Using shRNA experiments to validate gene regulatory networks
Catharina Olsen,
Kathleen Fleming,
Niall Prendergast,
Renee Rubio,
Frank Emmert-Streib,
Gianluca Bontempi,
John Quackenbush,
Benjamin Haibe-Kains
Affiliations
Catharina Olsen
Machine Learning Group, Université Libre de Bruxelles, Brussels, Belgium
Kathleen Fleming
Computational Biology and Functional Genomics Laboratory, Dana-Farber Cancer Institute, Harvard School of Public Health, Boston, MA, USA
Niall Prendergast
Computational Biology and Functional Genomics Laboratory, Dana-Farber Cancer Institute, Harvard School of Public Health, Boston, MA, USA
Renee Rubio
Computational Biology and Functional Genomics Laboratory, Dana-Farber Cancer Institute, Harvard School of Public Health, Boston, MA, USA
Frank Emmert-Streib
Computational Medicine and Statistical Learning Laboratory, Department of Signal Processing, Tampere University of Technology, Korkeakoulunkatu 1, 33720 Tampere, Finland
Gianluca Bontempi
Machine Learning Group, Université Libre de Bruxelles, Brussels, Belgium
John Quackenbush
Computational Biology and Functional Genomics Laboratory, Dana-Farber Cancer Institute, Harvard School of Public Health, Boston, MA, USA
Benjamin Haibe-Kains
Bioinformatics and Computational Genomics Laboratory, Princess Margaret Cancer Centre, University Health Network, Toronto, Ontario, Canada
Quantitative validation of gene regulatory networks (GRNs) inferred from observational expression data is a difficult task usually involving time intensive and costly laboratory experiments.
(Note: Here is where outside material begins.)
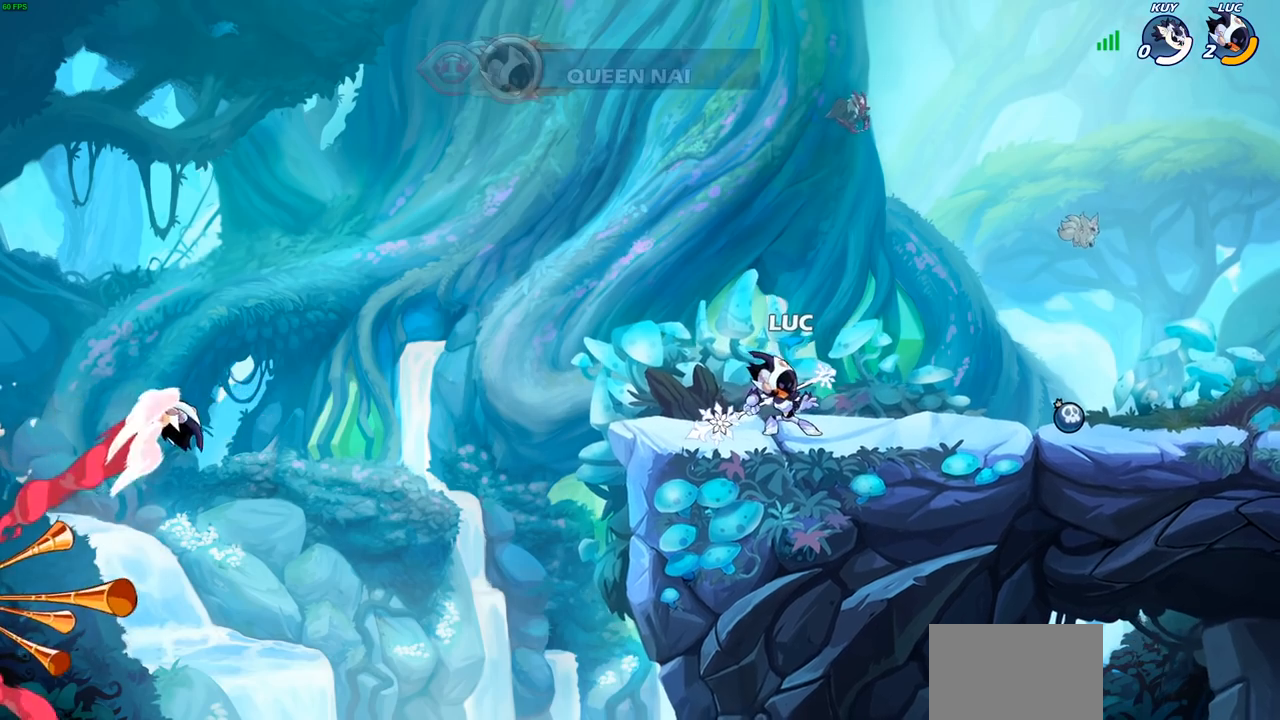
{"buttons": [], "left_stick": "center", "right_stick": "center", "events": [[167, "left_stick", "center"]]}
We were able to show that gene knock-down experiments can be used to quantitatively assess the quality of large-scale GRNs via a purely data-driven approach (Olsen et al. 2014). Our new validation framework also enables the statistical comparison of multiple network inference techniques, which was a long-standing challenge in the field. In this Data in Brief we detail the contents and quality controls for the gene expression data (available from NCBI Gene Expression Omnibus repository with accession number GSE53091) associated with our study published in Genomics (Olsen et al. 2014). We also provide R code to access the data and reproduce the analysis presented in this article.